▶ PROBLEM REQUIREMENTS: Quote every line of text from the entries below word for word, keeping each on its own line, and omit the pictures from your answer.
Top of DATA EXTRACTS
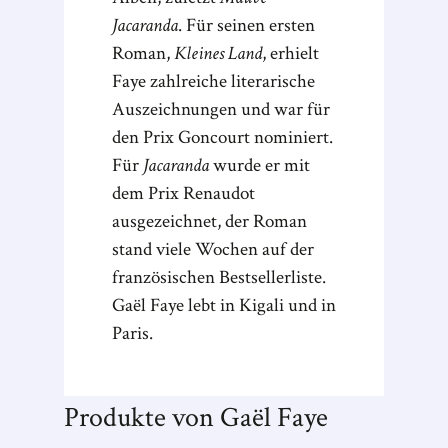
Jacaranda
. Für seinen ersten
Roman,
Kleines Land
, erhielt
Faye zahlreiche literarische
Auszeichnungen und war für
den Prix Goncourt nominiert.
Für
Jacaranda
wurde er mit
dem Prix Renaudot
ausgezeichnet, der Roman
stand viele Wochen auf der
französischen Bestsellerliste.
Gaël Faye lebt in Kigali und in
Paris.
Produkte von Gaël Faye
Bottom of DATA EXTRACTS
▶ PROBLEM SOLUTION:
Jacaranda
. Für seinen ersten
Roman,
Kleines Land
, erhielt
Faye zahlreiche literarische
Auszeichnungen und war für
den Prix Goncourt nominiert.
Für
Jacaranda
wurde er mit
dem Prix Renaudot
ausgezeichnet, der Roman
stand viele Wochen auf der
französischen Bestsellerliste.
Gaël Faye lebt in Kigali und in
Paris.
Produkte von Gaël Faye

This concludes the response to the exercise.